Sunday morning, I dropped Sarah off at the hospital and headed out for a ride. I had printed a route I found on bikely.com that looked interesting. I parked the car at a strip mall and started riding.

I’ve ridden in Fort Wayne a couple of times before, and there’s some good riding in the area. It’s quite flat compared to southern Indiana, but there are some hills here and there, and some areas are quite scenic. When I started riding, I was facing a headwind and actually had several hills to climb. It was warm, but not overly hot.

Flat farmland


The roads were pretty quiet. I saw few cars, but mostly had the road to myself. I saw a couple of other cyclists going the other way and waved. The west side of town, where I was riding, is pretty interesting because you go from being in town to rural areas very quickly. It’s kind of like Bloomington in that way.


Railroad tracks

I saw one of few shady spots and stopped to look at my map for a couple of minutes. While I was stopped, another cyclist passed me. I rode on and caught up with him. We introduced ourselves (his name is Jeff) and he asked how long I was looking to ride. I said about 30 miles, and he offered to show me a route, so I ditched the Bikely route and followed his lead.

Catching up with Jeff

It was really cool to get a tour from a local. I don’t mind following maps and whatnot, but he told me a couple of the roads I had planned on riding on weren’t very good — one has a fresh layer of chipseal and the other is quite busy. The route he took me on was very quiet — we only saw a few cars the whole time and were able to ride side by side most of the time.


Huge power lines

In talking with Jeff, it came up that he knows one of the mechanics at an LBS in Bloomington who has worked on one of my bikes. It sure is a small world. At one point our ride went through the small town of Roanoke, Indiana.

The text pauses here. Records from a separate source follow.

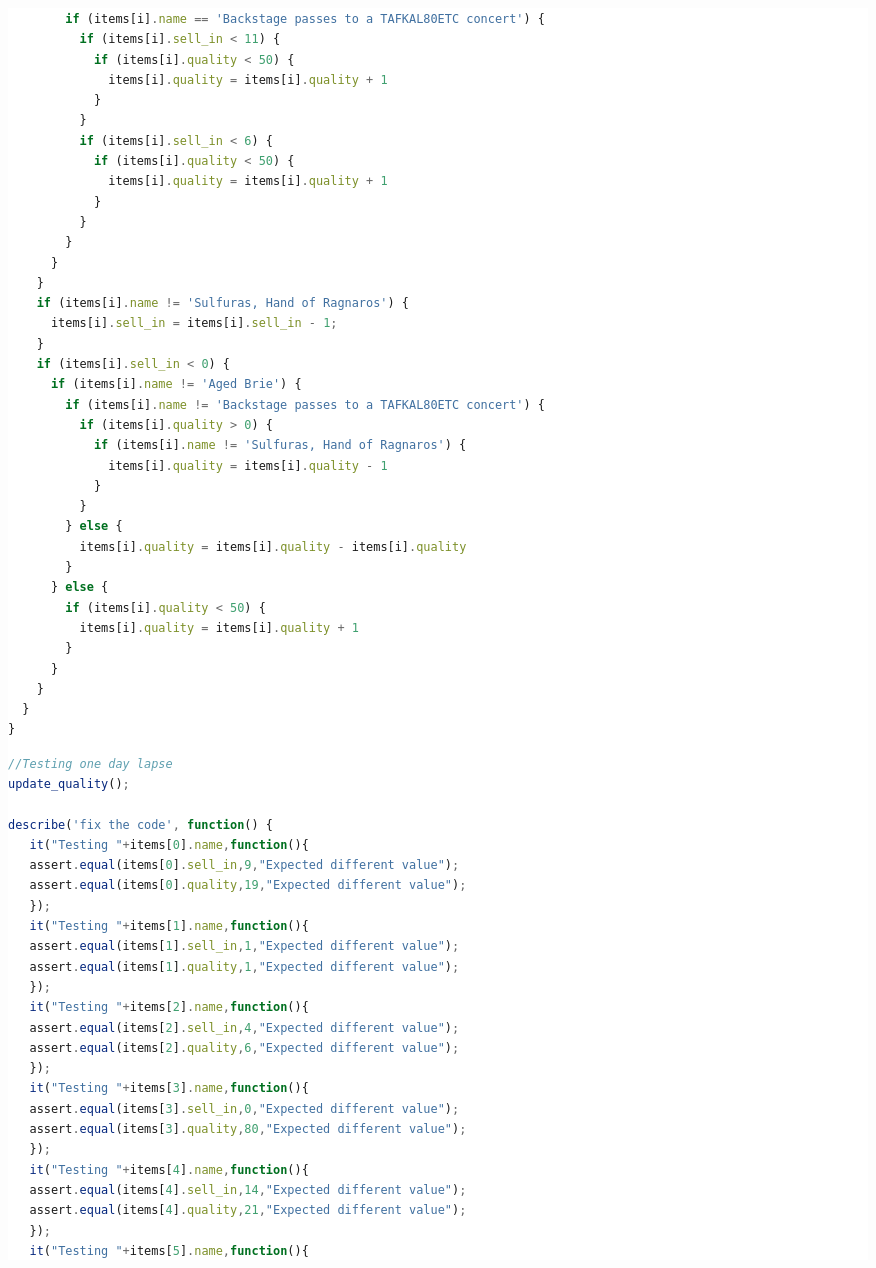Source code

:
```js
        if (items[i].name == 'Backstage passes to a TAFKAL80ETC concert') {
          if (items[i].sell_in < 11) {
            if (items[i].quality < 50) {
              items[i].quality = items[i].quality + 1
            }
          }
          if (items[i].sell_in < 6) {
            if (items[i].quality < 50) {
              items[i].quality = items[i].quality + 1
            }
          }
        }
      }
    }
    if (items[i].name != 'Sulfuras, Hand of Ragnaros') {
      items[i].sell_in = items[i].sell_in - 1;
    }
    if (items[i].sell_in < 0) {
      if (items[i].name != 'Aged Brie') {
        if (items[i].name != 'Backstage passes to a TAFKAL80ETC concert') {
          if (items[i].quality > 0) {
            if (items[i].name != 'Sulfuras, Hand of Ragnaros') {
              items[i].quality = items[i].quality - 1
            }
          }
        } else {
          items[i].quality = items[i].quality - items[i].quality
        }
      } else {
        if (items[i].quality < 50) {
          items[i].quality = items[i].quality + 1
        }
      }
    }
  }
}
```

```js
//Testing one day lapse
update_quality();

describe('fix the code', function() {
   it("Testing "+items[0].name,function(){
   assert.equal(items[0].sell_in,9,"Expected different value");
   assert.equal(items[0].quality,19,"Expected different value");
   });
   it("Testing "+items[1].name,function(){
   assert.equal(items[1].sell_in,1,"Expected different value");
   assert.equal(items[1].quality,1,"Expected different value");
   });
   it("Testing "+items[2].name,function(){
   assert.equal(items[2].sell_in,4,"Expected different value");
   assert.equal(items[2].quality,6,"Expected different value");
   });
   it("Testing "+items[3].name,function(){
   assert.equal(items[3].sell_in,0,"Expected different value");
   assert.equal(items[3].quality,80,"Expected different value");
   });
   it("Testing "+items[4].name,function(){
   assert.equal(items[4].sell_in,14,"Expected different value");
   assert.equal(items[4].quality,21,"Expected different value");
   });
   it("Testing "+items[5].name,function(){
```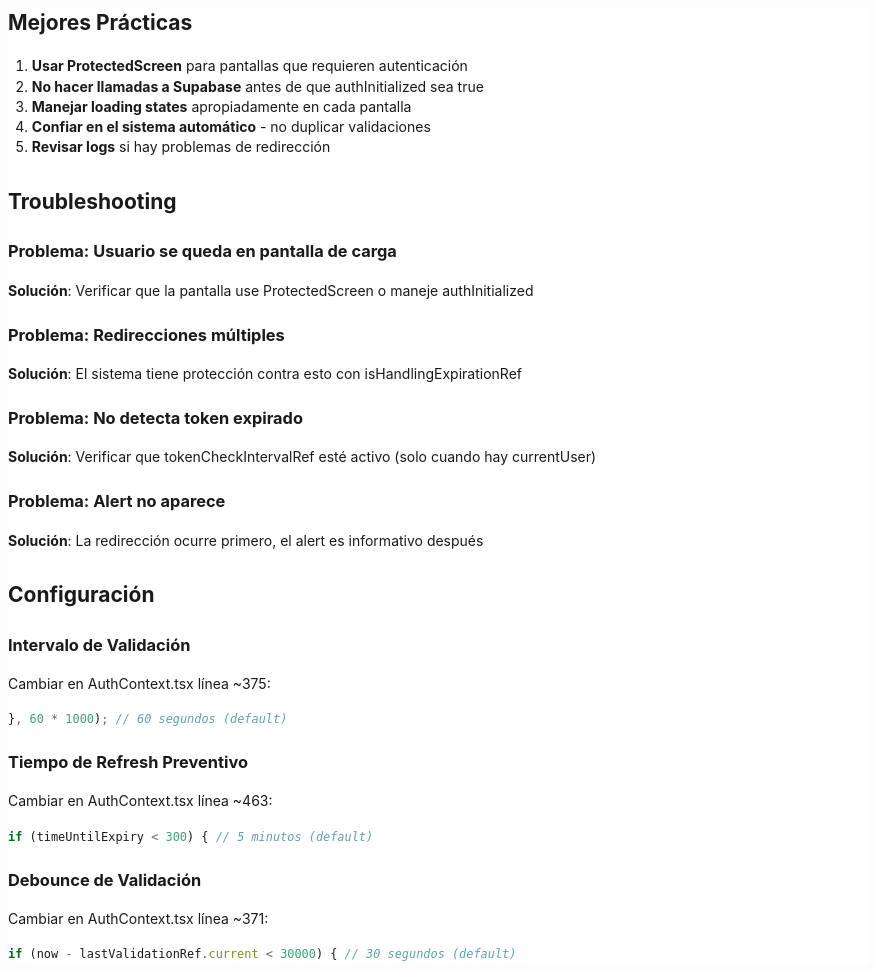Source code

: ## Mejores Prácticas

1. **Usar ProtectedScreen** para pantallas que requieren autenticación
2. **No hacer llamadas a Supabase** antes de que authInitialized sea true
3. **Manejar loading states** apropiadamente en cada pantalla
4. **Confiar en el sistema automático** - no duplicar validaciones
5. **Revisar logs** si hay problemas de redirección

## Troubleshooting

### Problema: Usuario se queda en pantalla de carga
**Solución**: Verificar que la pantalla use ProtectedScreen o maneje authInitialized

### Problema: Redirecciones múltiples
**Solución**: El sistema tiene protección contra esto con isHandlingExpirationRef

### Problema: No detecta token expirado
**Solución**: Verificar que tokenCheckIntervalRef esté activo (solo cuando hay currentUser)

### Problema: Alert no aparece
**Solución**: La redirección ocurre primero, el alert es informativo después

## Configuración

### Intervalo de Validación
Cambiar en AuthContext.tsx línea ~375:
```typescript
}, 60 * 1000); // 60 segundos (default)
```

### Tiempo de Refresh Preventivo
Cambiar en AuthContext.tsx línea ~463:
```typescript
if (timeUntilExpiry < 300) { // 5 minutos (default)
```

### Debounce de Validación
Cambiar en AuthContext.tsx línea ~371:
```typescript
if (now - lastValidationRef.current < 30000) { // 30 segundos (default)
```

It has an interesting and quaint downtown area, and Jeff pointed out Joseph Decuis, a famous restauraunt, and a bed and breakfast there.

Downtown Roanoke, Indiana

One thing that never ceases to impress me about cycling is how strong many older riders are. Jeff told me he’s 58 … but he rides very well. I guess cycling is a sport that doesn’t beat up your body like a lot of others, and the longer you ride, the stronger you get.

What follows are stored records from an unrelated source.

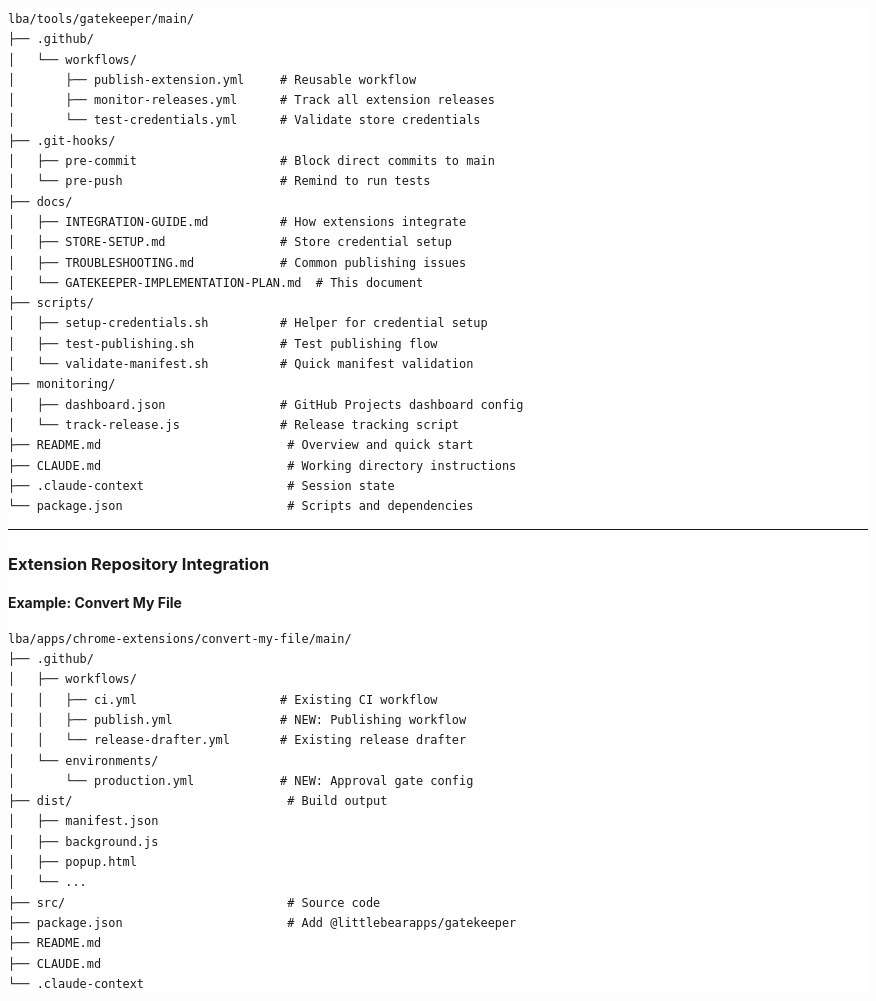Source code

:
```
lba/tools/gatekeeper/main/
├── .github/
│   └── workflows/
│       ├── publish-extension.yml     # Reusable workflow
│       ├── monitor-releases.yml      # Track all extension releases
│       └── test-credentials.yml      # Validate store credentials
├── .git-hooks/
│   ├── pre-commit                    # Block direct commits to main
│   └── pre-push                      # Remind to run tests
├── docs/
│   ├── INTEGRATION-GUIDE.md          # How extensions integrate
│   ├── STORE-SETUP.md                # Store credential setup
│   ├── TROUBLESHOOTING.md            # Common publishing issues
│   └── GATEKEEPER-IMPLEMENTATION-PLAN.md  # This document
├── scripts/
│   ├── setup-credentials.sh          # Helper for credential setup
│   ├── test-publishing.sh            # Test publishing flow
│   └── validate-manifest.sh          # Quick manifest validation
├── monitoring/
│   ├── dashboard.json                # GitHub Projects dashboard config
│   └── track-release.js              # Release tracking script
├── README.md                          # Overview and quick start
├── CLAUDE.md                          # Working directory instructions
├── .claude-context                    # Session state
└── package.json                       # Scripts and dependencies
```

---

### Extension Repository Integration

**Example: Convert My File**

```
lba/apps/chrome-extensions/convert-my-file/main/
├── .github/
│   ├── workflows/
│   │   ├── ci.yml                    # Existing CI workflow
│   │   ├── publish.yml               # NEW: Publishing workflow
│   │   └── release-drafter.yml       # Existing release drafter
│   └── environments/
│       └── production.yml            # NEW: Approval gate config
├── dist/                              # Build output
│   ├── manifest.json
│   ├── background.js
│   ├── popup.html
│   └── ...
├── src/                               # Source code
├── package.json                       # Add @littlebearapps/gatekeeper
├── README.md
├── CLAUDE.md
└── .claude-context
```

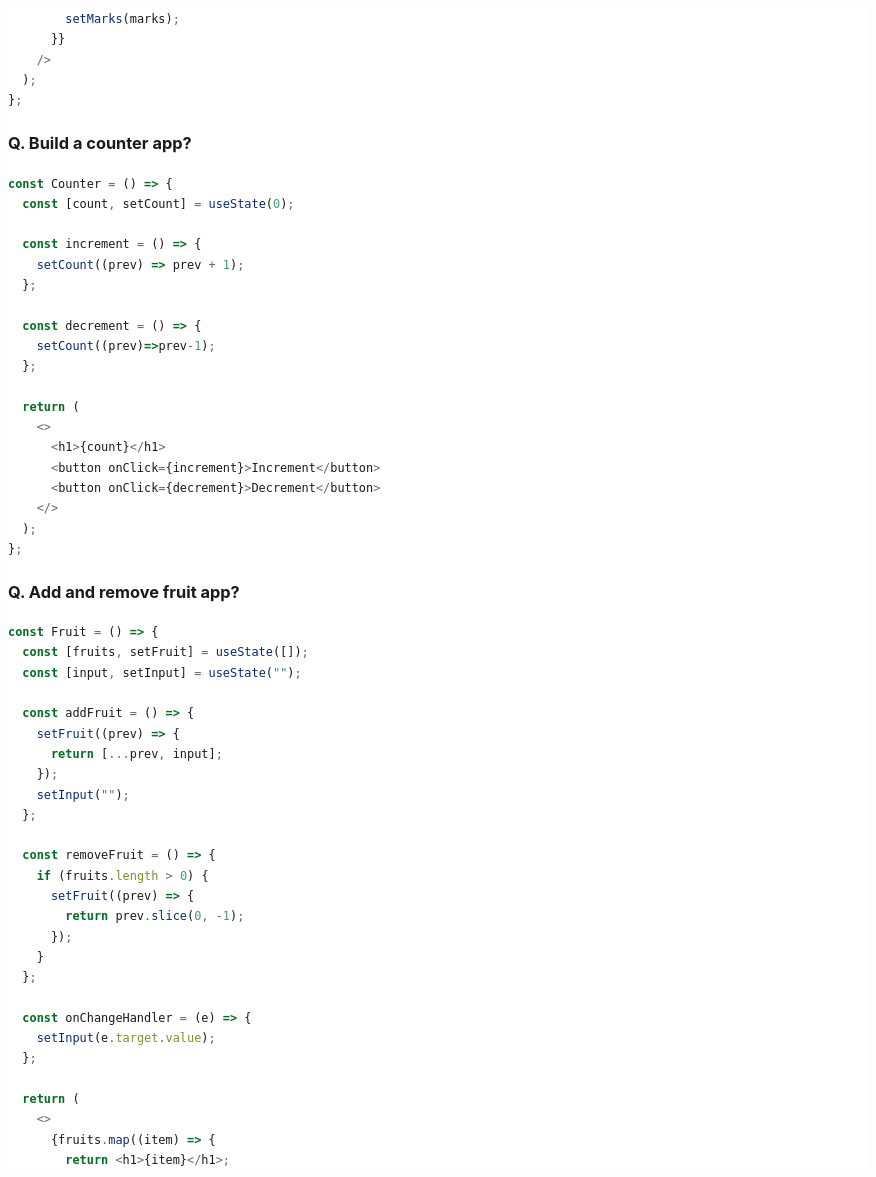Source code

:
 ```javascript
        setMarks(marks);
      }}
    />
  );
};
```



### Q. Build a counter app?


```javascript
const Counter = () => {
  const [count, setCount] = useState(0);

  const increment = () => {
    setCount((prev) => prev + 1);
  };

  const decrement = () => {
    setCount((prev)=>prev-1);
  };
  
  return (
    <>
      <h1>{count}</h1>
      <button onClick={increment}>Increment</button>
      <button onClick={decrement}>Decrement</button>
    </>
  );
};
```



### Q. Add and remove fruit app?


```javascript
const Fruit = () => {
  const [fruits, setFruit] = useState([]);
  const [input, setInput] = useState("");

  const addFruit = () => {
    setFruit((prev) => {
      return [...prev, input];
    });
    setInput("");
  };

  const removeFruit = () => {
    if (fruits.length > 0) {
      setFruit((prev) => {
        return prev.slice(0, -1);
      });
    }
  };

  const onChangeHandler = (e) => {
    setInput(e.target.value);
  };

  return (
    <>
      {fruits.map((item) => {
        return <h1>{item}</h1>;
```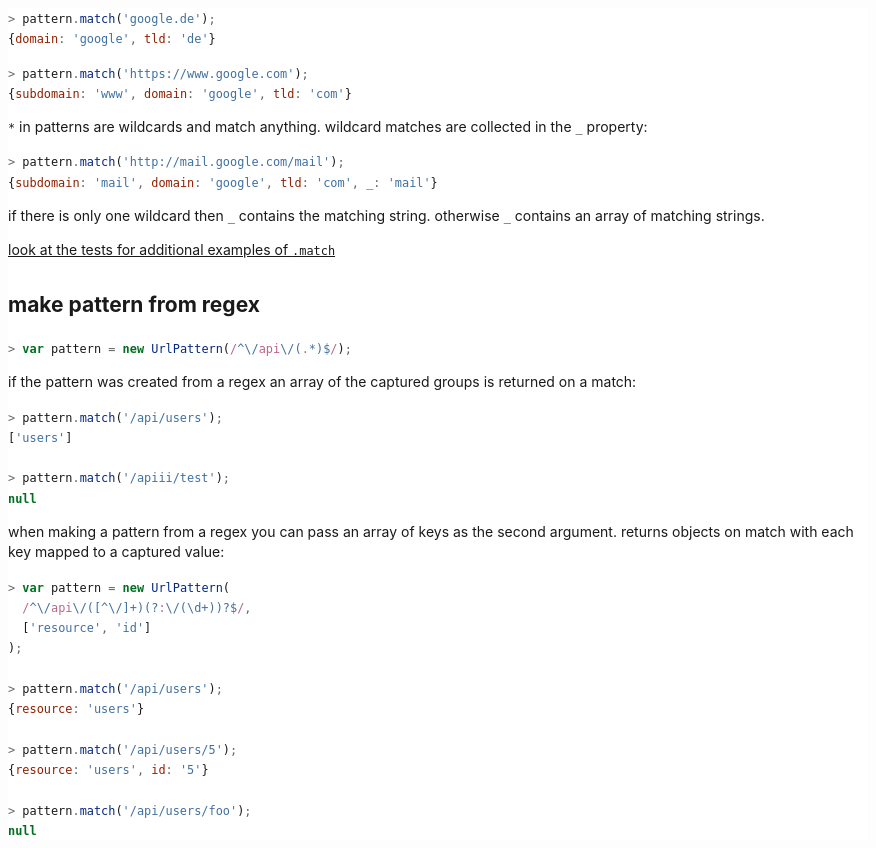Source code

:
 ```javascript
> pattern.match('google.de');
{domain: 'google', tld: 'de'}
```

```javascript
> pattern.match('https://www.google.com');
{subdomain: 'www', domain: 'google', tld: 'com'}
```

`*` in patterns are wildcards and match anything.
wildcard matches are collected in the `_` property:

```javascript
> pattern.match('http://mail.google.com/mail');
{subdomain: 'mail', domain: 'google', tld: 'com', _: 'mail'}
```

if there is only one wildcard then `_` contains the matching string.
otherwise `_` contains an array of matching strings.

[look at the tests for additional examples of `.match`](test/match-fixtures.coffee)

## make pattern from regex

```javascript
> var pattern = new UrlPattern(/^\/api\/(.*)$/);
```

if the pattern was created from a regex an array of the captured groups is returned on a match:

```javascript
> pattern.match('/api/users');
['users']

> pattern.match('/apiii/test');
null
```

when making a pattern from a regex
you can pass an array of keys as the second argument.
returns objects on match with each key mapped to a captured value:

```javascript
> var pattern = new UrlPattern(
  /^\/api\/([^\/]+)(?:\/(\d+))?$/,
  ['resource', 'id']
);

> pattern.match('/api/users');
{resource: 'users'}

> pattern.match('/api/users/5');
{resource: 'users', id: '5'}

> pattern.match('/api/users/foo');
null
```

At one point we also passed what is now really just a ditch, but Jeff told me it used to be a part of the Wabash & Eerie Canal. A bit of history I never would’ve known about without someone with local knowledge.



Going over a bridge

The ride ended up being 29.5 miles, exactly what I had in mind. I told Jeff to let me know if he’ll be in Bloomington and I can give him a tour.

After my ride I headed back to the hospital to see if Sarah’s mom had been released yet. When I got there I decided to change clothes in the parking lot, using car doors and the car itself for privacy. I had just looked around to make sure nobody was nearby and I thought the coast was clear, thinking “The only way anyone could see me would be from above.” The next thing I know I hear a helicopter coming in for landing. I waited for it to land before changing.

We were hoping we could give Sarah’s mom a ride home, but she hadn’t been released yet and we needed to get going. On our way back I decided I ought to get the Long Haul Trucker. It was good timing. They were selling two other Long Haul Truckers when I was picking mine up … awesome. I don’t have any pictures of it  yet. I’ll probably be selling my road bike (a 2006 Giant OCR2) as I don’t think I’ll be needing it anymore. It’s been a great bike, but the LHT is very versatile and handles a lot better than I expected unloaded, making the road bike seem pretty superfluous.

It sure was a whirlwind of a trip. We’re glad to be home, and I can’t wait to get some rides in on the new bike. Unfortunately I won’t be able to get any longer rides in for a while, since we’re going to Green Bay for a wedding this weekend.